La sua opera ha, forse, rivelato molto di più di quanto egli stesso avrebbe voluto. Nell’anniversario della sua nascita, non vale la pena di riaprire discussioni e polemiche sulla sua eredità culturale, ma è di fondamentale importanza contrastare il tentativo di certa critica cattolica di ridimensionare l’orientamento sessuale dell’autore per trasformarlo in una sorta di “santino” del peccato e della conversione in punto di morte.
I libri di Pier Vittorio Tondelli
Come sempre, il modo migliore per ricordare uno scrittore è quello di leggere i suoi testi: e questo vale anche per Pier Vittorio Tondelli. Segnaliamo di seguito i suoi libri, indicando l’edizione originale e invitando a tener presente che nel corso degli anni alcune opere sono state pubblicate anche da altre case editrici.
- Altri libertini, Feltrinelli, Milano 1980.
- Pao Pao, Feltrinelli, Milano, 1982.
- Biglietti agli amici, Baskerville, Bologna, 1986.
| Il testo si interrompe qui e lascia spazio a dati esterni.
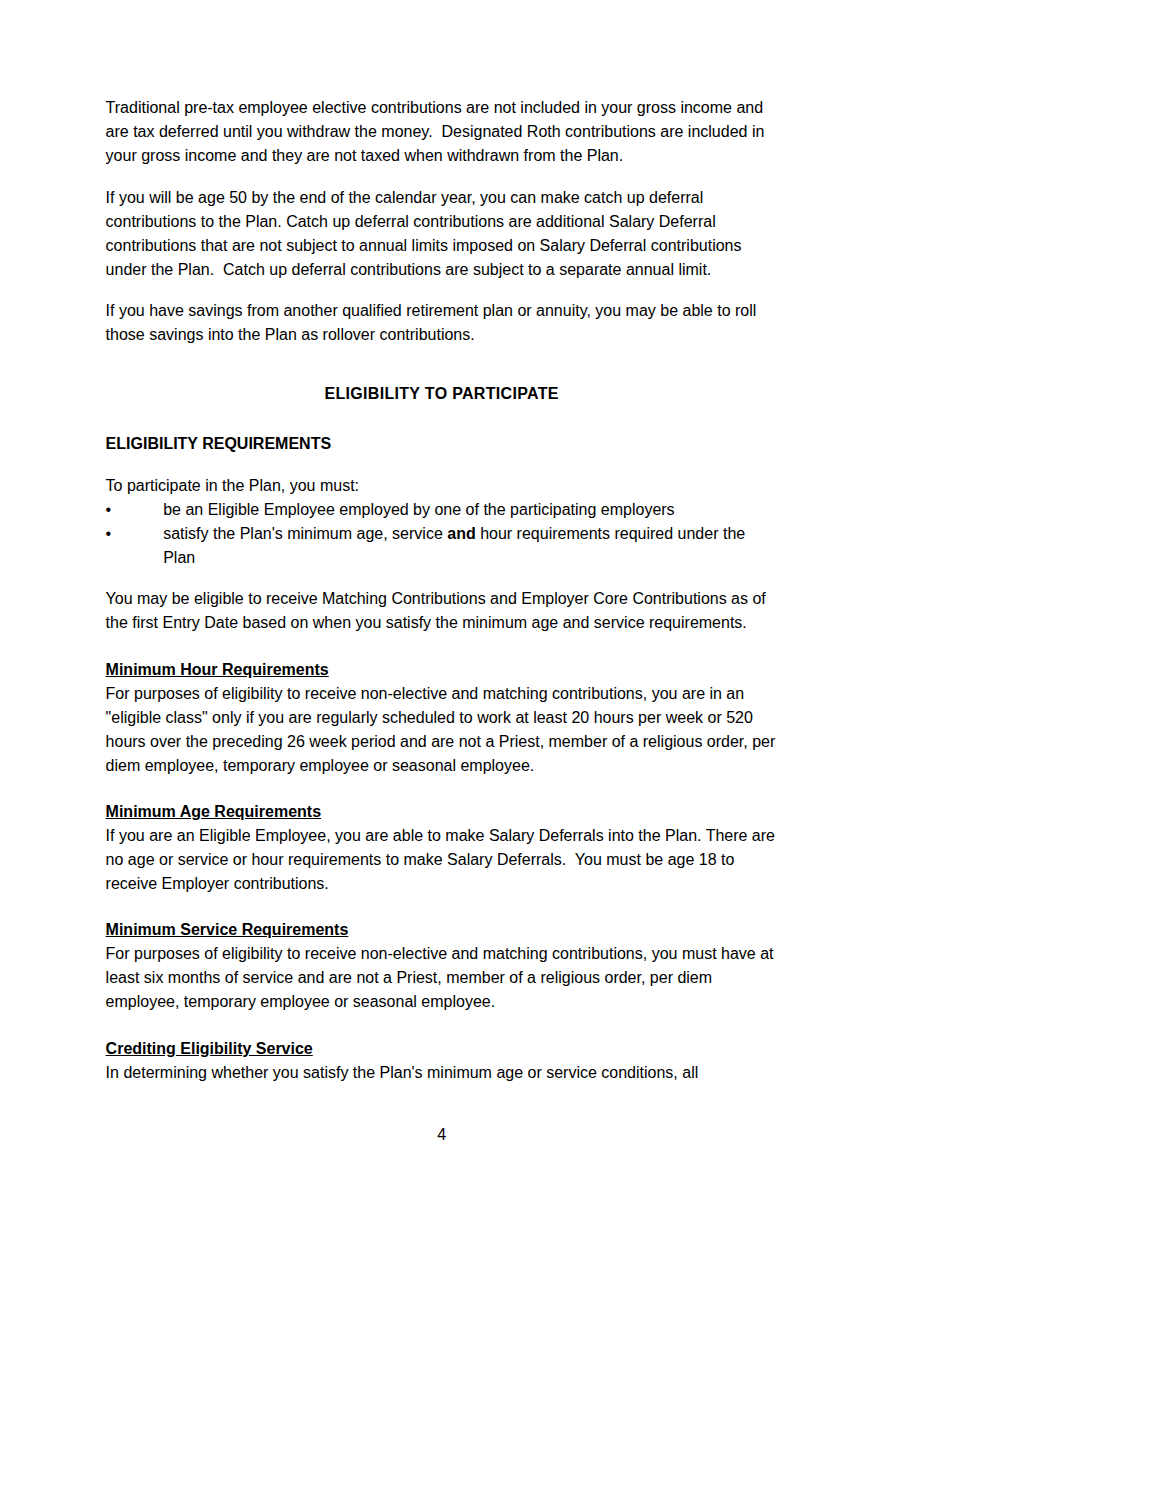Traditional pre-tax employee elective contributions are not included in your gross income and are tax deferred until you withdraw the money. Designated Roth contributions are included in your gross income and they are not taxed when withdrawn from the Plan.
If you will be age 50 by the end of the calendar year, you can make catch up deferral contributions to the Plan. Catch up deferral contributions are additional Salary Deferral contributions that are not subject to annual limits imposed on Salary Deferral contributions under the Plan. Catch up deferral contributions are subject to a separate annual limit.
If you have savings from another qualified retirement plan or annuity, you may be able to roll those savings into the Plan as rollover contributions.
ELIGIBILITY TO PARTICIPATE
ELIGIBILITY REQUIREMENTS
To participate in the Plan, you must:
be an Eligible Employee employed by one of the participating employers
satisfy the Plan's minimum age, service and hour requirements required under the Plan
You may be eligible to receive Matching Contributions and Employer Core Contributions as of the first Entry Date based on when you satisfy the minimum age and service requirements.
Minimum Hour Requirements
For purposes of eligibility to receive non-elective and matching contributions, you are in an "eligible class" only if you are regularly scheduled to work at least 20 hours per week or 520 hours over the preceding 26 week period and are not a Priest, member of a religious order, per diem employee, temporary employee or seasonal employee.
Minimum Age Requirements
If you are an Eligible Employee, you are able to make Salary Deferrals into the Plan. There are no age or service or hour requirements to make Salary Deferrals. You must be age 18 to receive Employer contributions.
Minimum Service Requirements
For purposes of eligibility to receive non-elective and matching contributions, you must have at least six months of service and are not a Priest, member of a religious order, per diem employee, temporary employee or seasonal employee.
Crediting Eligibility Service
In determining whether you satisfy the Plan's minimum age or service conditions, all
4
- Camere separate, Bompiani, Milano, 1989.
- Un weekend postmoderno. Cronache dagli anni Ottanta, Bompiani, Milano 1990.
- L’abbandono. Racconti dagli anni Ottanta, a cura di Fulvio Panzeri, Bompiani, Milano 1993.
- Dinner Party, a cura di Fulvio Panzeri, Bompiani, Milano 1994.
- Il mestiere di scrittore. Un libro-intervista, a cura di Fulvio Panzeri e Generoso Picone, Transeuropa, Ancona, 1994.
- Opere. Romanzi, teatro, racconti (vol. I), a cura di Fulvio Panzeri, Bompiani, Milano, 2000.
- Opere. Cronache, saggi, conversazioni (vol. II), a cura di Fulvio Panzeri, Bompiani, Milano, 2001.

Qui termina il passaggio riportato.